Présidentielle en Centrafrique : l’opposition demande l’annulation du scrutin

| Par Jeune Afrique avec AFP
Mis à jour le 31 décembre 2020 à 09h30
Une femme vote à l’occasion des élections présidentielle et législatives, au Lycée Boganda à Bangui, en Centrafrique, le 27 décembre 2020.

Une femme vote à l'occasion des élections présidentielle et législatives, au Lycée Boganda à Bangui, en Centrafrique, le 27 décembre 2020. © AP/Sipa

Quatre jours après un premier tour perturbé par les groupes rebelles, la coalition de l’opposition a demandé mercredi « l’annulation pure et simple » de la présidentielle et des législatives.

La Coalition de l’opposition démocratique (COD-2020), regroupant les plus importants partis et mouvements de l’opposition au président Faustin Archange Touadéra « constate que les élections groupées n’ont pas été justes et inclusives et ne sont nullement l’expression de la volonté du peuple centrafricain », a-t-elle fait savoir ce mercredi.  

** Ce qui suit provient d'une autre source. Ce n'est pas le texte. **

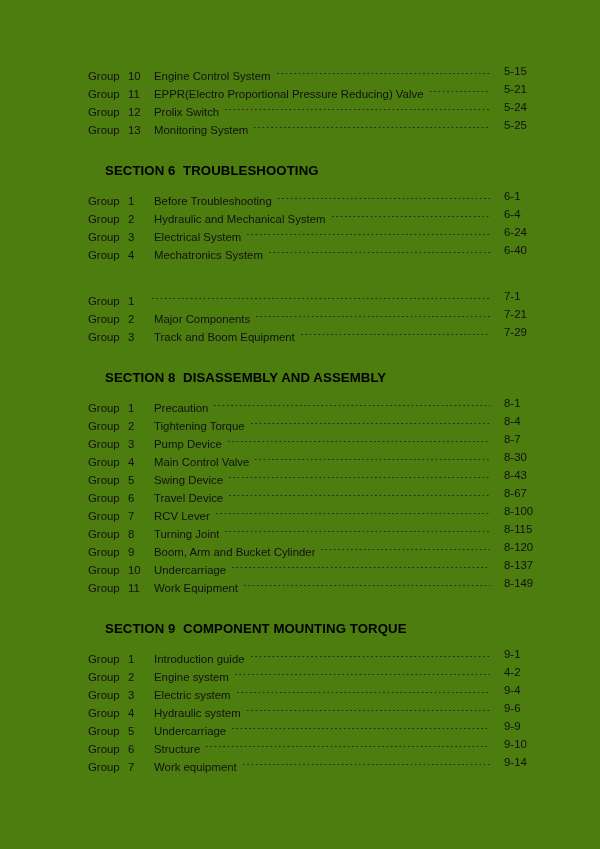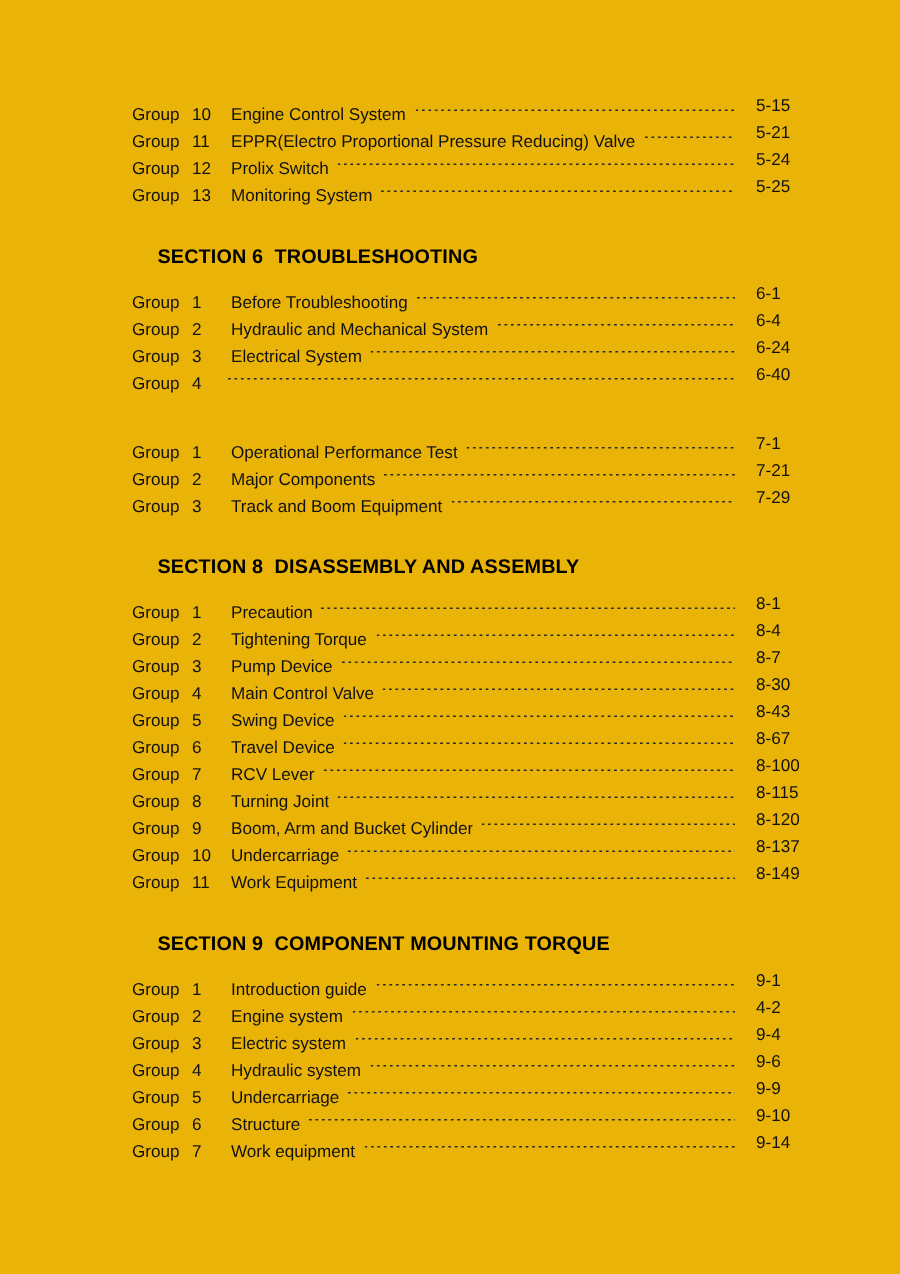--- a/index.html
+++ b/index.html
@@ -13,21 +13,21 @@
     height: 849px;
     font-family: "Liberation Sans", sans-serif;
     color: #000000;
     -webkit-font-smoothing: antialiased;
   }
 
   .page {
     position: relative;
     width: 600px;
     height: 849px;
-    background: #eab308;
+    background: #4d7c0f;
     overflow: hidden;
   }
 
   .toc {
     position: absolute;
     left: 0;
     top: 0;
     width: 600px;
   }
 
@@ -200,32 +200,32 @@
             <span class="grp-word">Group</span>
             <span class="grp-num">3</span>
             <span class="entry-title">Electrical System</span>
             <span class="leader"></span>
             <span class="entry-spacer"></span>
             <span class="page-num">6-24</span>
           </li>
           <li class="entry">
             <span class="grp-word">Group</span>
             <span class="grp-num">4</span>
+            <span class="entry-title">Mechatronics System</span>
             <span class="leader"></span>
             <span class="entry-spacer"></span>
             <span class="page-num">6-40</span>
           </li>
         </ul>
       </div>
       <div class="block">
         <ul class="entries">
           <li class="entry">
             <span class="grp-word">Group</span>
             <span class="grp-num">1</span>
-            <span class="entry-title">Operational Performance Test</span>
             <span class="leader"></span>
             <span class="entry-spacer"></span>
             <span class="page-num">7-1</span>
           </li>
           <li class="entry">
             <span class="grp-word">Group</span>
             <span class="grp-num">2</span>
             <span class="entry-title">Major Components</span>
             <span class="leader"></span>
             <span class="entry-spacer"></span>

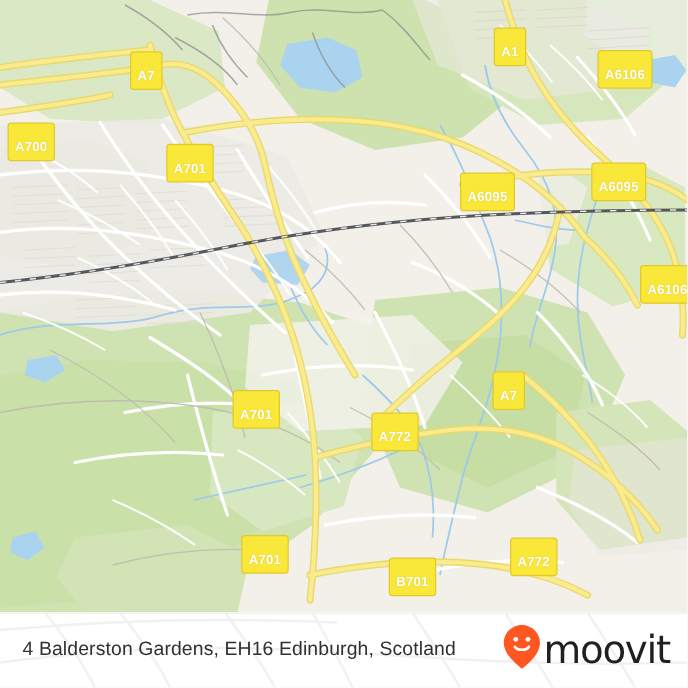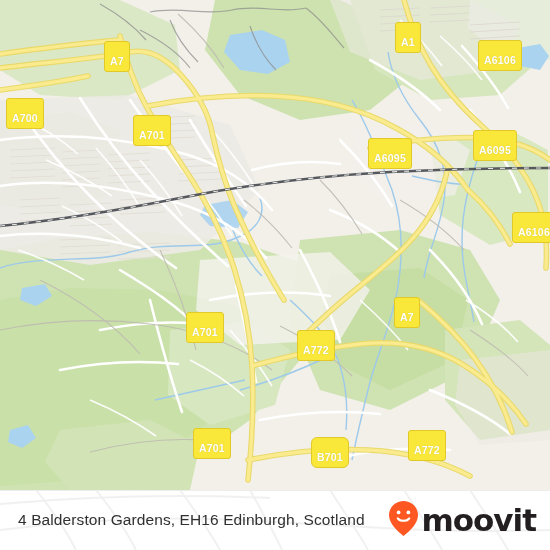--- a/index.html
+++ b/index.html
@@ -91,21 +91,21 @@
     height:60px;display:flex;align-items:center;
     padding:0 14px 0 18px;box-sizing:border-box;
   }
   #footer-title{
     color:#303030;font-size:15.5px;letter-spacing:.1px;white-space:nowrap;flex:0 0 auto;
   }
   #brand{margin-left:auto;display:flex;align-items:center;gap:1px;}
   #brand-word{
     font-size:31px;color:#231f20;letter-spacing:-1.0px;
     font-family:"DejaVu Sans","Liberation Sans",sans-serif;
-    font-weight:700;line-height:1;margin-left:1px;
+    font-weight:400;line-height:1;margin-left:1px;
   }
   #footer-top-edge{position:absolute;left:0;top:0;width:550px;height:1px;background:#ededed;z-index:3;}
 </style>
 </head>
 <body>
 
 <div id="app">
 
   <div id="map">
     <svg viewBox="0 0 550 490" xmlns="http://www.w3.org/2000/svg">
@@ -280,21 +280,21 @@
     <div class="shield" style="left:133px;top:115px;">A701</div>
     <div class="shield" style="left:395px;top:22px;">A1</div>
     <div class="shield" style="left:478px;top:40px;">A6106</div>
     <div class="shield" style="left:368px;top:138px;">A6095</div>
     <div class="shield" style="left:473px;top:130px;">A6095</div>
     <div class="shield" style="left:512px;top:212px;">A6106</div>
     <div class="shield" style="left:186px;top:312px;">A701</div>
     <div class="shield" style="left:297px;top:330px;">A772</div>
     <div class="shield" style="left:394px;top:297px;">A7</div>
     <div class="shield" style="left:193px;top:428px;">A701</div>
-    <div class="shield" style="left:311px;top:437px;border-radius:6px;">B701</div>
+    <div class="shield" style="left:311px;top:446px;">B701</div>
     <div class="shield" style="left:408px;top:430px;">A772</div>
 
 
   </div>
 
   <div id="footer">
     <svg id="footer-wm" viewBox="0 0 550 60" xmlns="http://www.w3.org/2000/svg">
       <g stroke="#7a7a7a" stroke-width="2" fill="none">
         <path d="M36,0 C52,20 66,40 76,60"></path>
         <path d="M96,0 C112,20 126,40 136,60"></path>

« La COD-2020 rend responsable de cette mascarade électorale l’Autorité nationale des élections (ANE), le régime de Touadéra, le G5+ [qui compte notamment la France, la Russie, l’ONU, l’Union européenne et la Banque mondiale, ndlr], plus particulièrement le représentant spécial du Secrétaire général des Nations unies en Centrafrique, l’ancien ministre sénégalais des Affaires étrangères, Mankeur Ndiaye », ajoute encore la coalition dans un communiqué. 

Des accusations « fallacieuses et sans fondement », a rétorqué, jeudi matin, Vladimir Monteiro, porte-parole de la Minusca, qui s’étonne que la coalition de l’opposition « ne dit rien sur l’ex-président François Bozizé, allié ds groupes armés responsables des violences actuelles », et qui fut désigné à la tête de la COD-2020. Pour Vladimir Monteiro, cette prise de position de la coalition est « une insulte au peuple de la République centrafricaine ».

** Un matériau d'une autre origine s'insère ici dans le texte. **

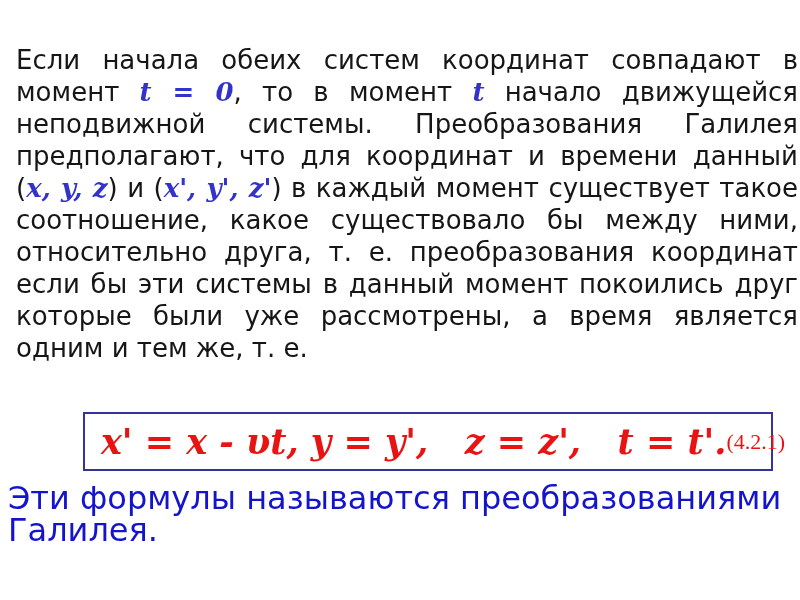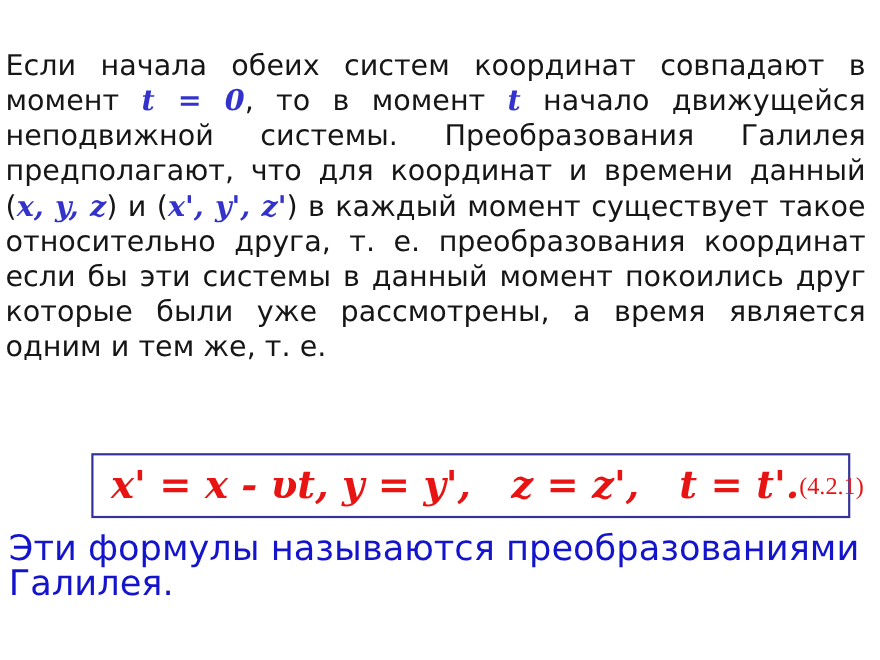--- a/index.html
+++ b/index.html
@@ -6,21 +6,21 @@
   .slide {
     position: relative;
     width: 800px;
     height: 600px;
     background: var(--page-bg, #ffffff);
     overflow: hidden;
     font-family: "DejaVu Sans", "Liberation Sans", sans-serif;
   }
   .paragraph {
     position: absolute;
-    left: 5px;
+    left: 16px;
     top: 44px;
     width: 782px;
     font-size: 26px;
     line-height: 32px;
     color: var(--text-color, #161616);
     z-index: 1;
   }
   .line {
     text-align: justify;
     text-align-last: left;
@@ -81,20 +81,21 @@
 </head>
 <body>
 
 <div class="slide">
   <div class="paragraph" id="paragraph">
       <div class="line just"><span class="txt">Если начала обеих систем координат совпадают в</span></div>
       <div class="line just"><span class="txt">момент </span><span class="math">t = 0</span><span class="txt">, то в момент </span><span class="math">t</span><span class="txt"> начало движущейся</span></div>
       <div class="line just"><span class="txt">неподвижной системы. Преобразования Галилея</span></div>
       <div class="line just"><span class="txt">предполагают, что для координат и времени данный</span></div>
       <div class="line just"><span class="txt">(</span><span class="math">x, y, z</span><span class="txt">) и (</span><span class="math">x', y', z'</span><span class="txt">) в каждый момент существует такое</span></div>
+      <div class="line just"><span class="txt">соотношение, какое существовало бы между ними,</span></div>
       <div class="line just"><span class="txt">относительно друга, т. е. преобразования координат</span></div>
       <div class="line just"><span class="txt">если бы эти системы в данный момент покоились друг</span></div>
       <div class="line just"><span class="txt">которые были уже рассмотрены, а время является</span></div>
       <div class="line"><span class="txt">одним и тем же, т. е.</span></div>
     </div>
 
   <div class="formula-box">
     <span class="formula">x' = x - υt, y = y',   z = z',   t = t'.</span>
     <span class="formula-label">(4.2.1)</span>
   </div>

Des élections « crédibles », selon le gouvernement

La COD-2020 dénonce par ailleurs l’impossibilité de voter dans plusieurs régions, affirme avoir constaté « des bourrages massifs des urnes » et évoque « un nombre de votants qui dépasse celui des inscrits » dans certains bureaux de vote.

« Nous avons eu des élections crédibles, engagées et populaires », avait au contraire assuré le porte-parole du gouvernement, Ange-Maxime Kazagui, lors d’une conférence de presse, mardi. Les autorités ont néanmoins reconnu que le vote avait été empêché dans 29 des 71 sous-préfectures, le rapporteur général, Momokoama Théophile, précisant à l’AFP que « dans six autres sous-préfectures, il n’y a eu qu’un vote partiel ». 

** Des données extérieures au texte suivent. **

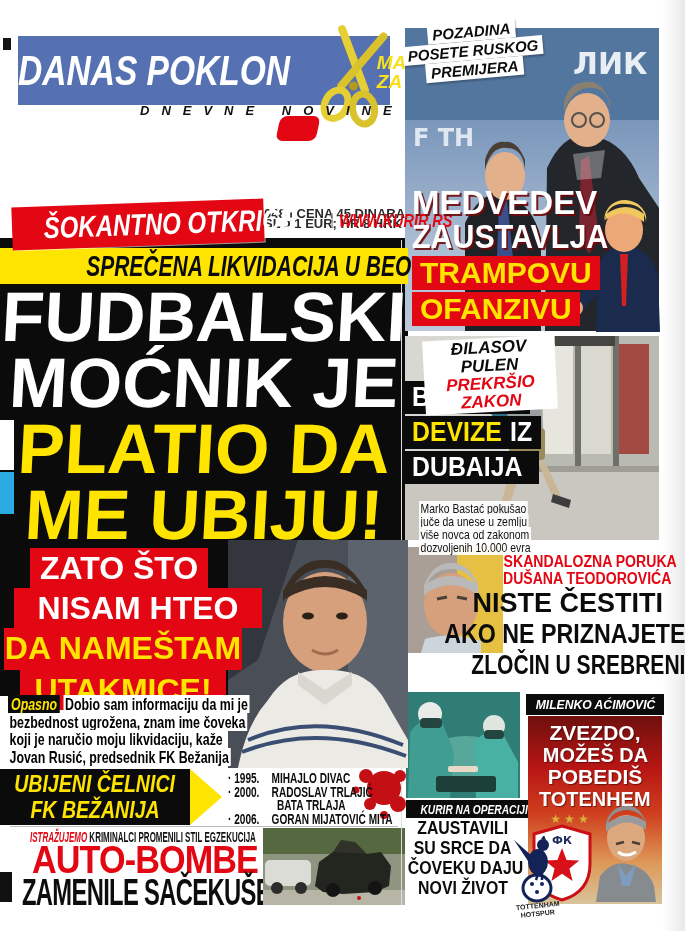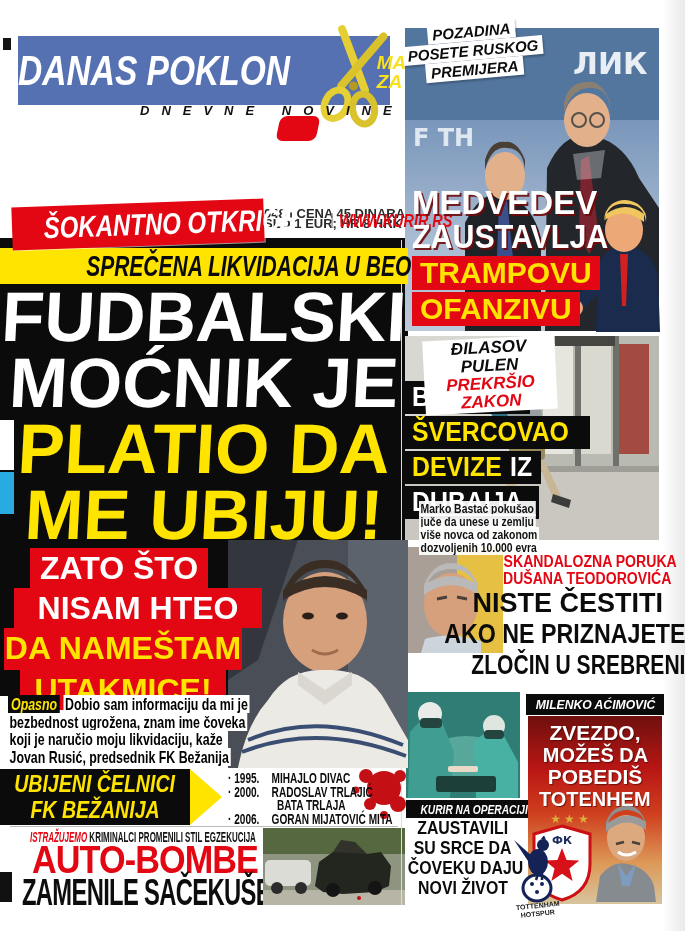--- a/index.html
+++ b/index.html
@@ -77,21 +77,21 @@
   .med-chip span{color:#ffe400;font-size:30px;line-height:32px;}
   .trump{left:566px;top:196px;z-index:2;}
   .photo-bas{left:405px;top:336px;width:254px;height:204px;background:#d8d7d1;}
   .bas-kick{left:424px;top:338px;transform:rotate(-3deg);z-index:4;text-align:center;width:132px;}
   .bas-kick div{display:inline-block;background:#fff;font-weight:900;font-style:italic;font-size:17px;line-height:18px;padding:1px 4px;}
   .bas-kick .l1{color:#0b0b0b;} .bas-kick .l2{color:#e30613;margin-top:-2px;}
   .bas-h{left:405px;z-index:3;}
   .bas-h .chip{display:table;background:#0b0b0b;padding:2px 7px;margin-bottom:0;}
   .bas-h .chip span{font-size:27px;line-height:29px;display:inline-block;transform:scaleX(.92);transform-origin:left center;white-space:nowrap;}
   .cw{color:#fff;} .cy{color:#ffe400;}
-  .bas-cap{left:419px;top:502px;z-index:3;font-size:13px;line-height:13px;font-weight:700;color:#111;}
+  .bas-cap{left:419px;top:502px;z-index:3;font-size:13px;line-height:13px;font-weight:400;color:#111;}
   .bas-cap .ln{transform:scaleX(.8);transform-origin:left top;white-space:nowrap;}
   .bas-cap .ln span{background:rgba(255,255,255,.92);padding:0 2px;}
   .photo-teo{left:405px;top:547px;width:98px;height:106px;}
   .teo-kick{left:480px;top:553px;width:182px;text-align:right;color:#e30613;font-size:16px;line-height:17px;}
   .teo-kick .cxr{transform:scaleX(.88);}
   .teo-h{left:405px;top:588px;width:258px;text-align:right;color:#0b0b0b;font-size:27px;line-height:31px;}
   .photo-surg{left:406px;top:692px;width:114px;height:106px;}
   .surg-label{left:406px;top:800px;width:137px;background:#0b0b0b;text-align:center;}
   .surg-label span{color:#fff;font-size:12px;line-height:16px;transform:scaleX(.85);}
   .surg-h{left:400px;top:818px;width:126px;text-align:center;color:#0b0b0b;font-size:18px;line-height:20px;text-decoration:underline;}
@@ -295,23 +295,20 @@
   </div>
   <div class="abs bas-kick">
     <div class="l1">ĐILASOV PULEN</div>
     <div class="l2">PREKRŠIO ZAKON</div>
   </div>
   <div class="abs bas-h" style="top:381px">
     <div class="chip b9">
         <span class="cw">BASTAĆ</span>
       </div>
     <div class="chip b9" style="margin-top:2px">
-        <span class="cy">ŠVERCOVAO</span>
-      </div>
-    <div class="chip b9" style="margin-top:2px">
         <span class="cy">DEVIZE</span>
         <span class="cw"> IZ</span>
       </div>
     <div class="chip b9" style="margin-top:2px">
         <span class="cw">DUBAIJA</span>
       </div>
   </div>
   <div class="abs bas-cap">
     <div class="ln"><span>Marko Bastać pokušao</span></div>
     <div class="ln"><span>juče da unese u zemlju</span></div>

« Certains avaient estimé que ces élections ne devaient pas avoir lieu et qu’il fallait tout faire pour effrayer et décourager les Centrafricains. Malgré cela, ils ont marqué leur volonté ferme d’aller voter, en dépit de tous les dangers », a insisté Ange-Maxime Kazagui. 

« Félicitations » de la Ceeac et de l’OIF

La mission d’observation de la Communauté des États de l’Afrique centrale (Ceeac) a pour sa part « félicité le peuple centrafricain pour sa maturité politique et sa détermination à faire barrage aux forces négatives qui menaçaient la tenue des élections » et adressé des félicitations à l’ANE pour avoir « relevé le défi de l’organisation des ces élections dans un contexte particulièrement difficile ».

Dans un communiqué daté du 29 décembre, signé de la main de Sylvestre Ntibantunganya, chef de la mission d’observation de la Ceeac, la mission d’observation enjoint également les candidats à « recourir aux voies constitutionnelles et légales pour des contestations éventuelles ».

L’Organisation internationale de la francophonie (OIF), qui avait également déployé des observateurs, a quant à elle salué la « participation massive des électeurs le jour du scrutin, dans les bureaux de vote visités à Bangui » où « les électeurs ont accompli leur devoir citoyen, dans le calme et la discipline ».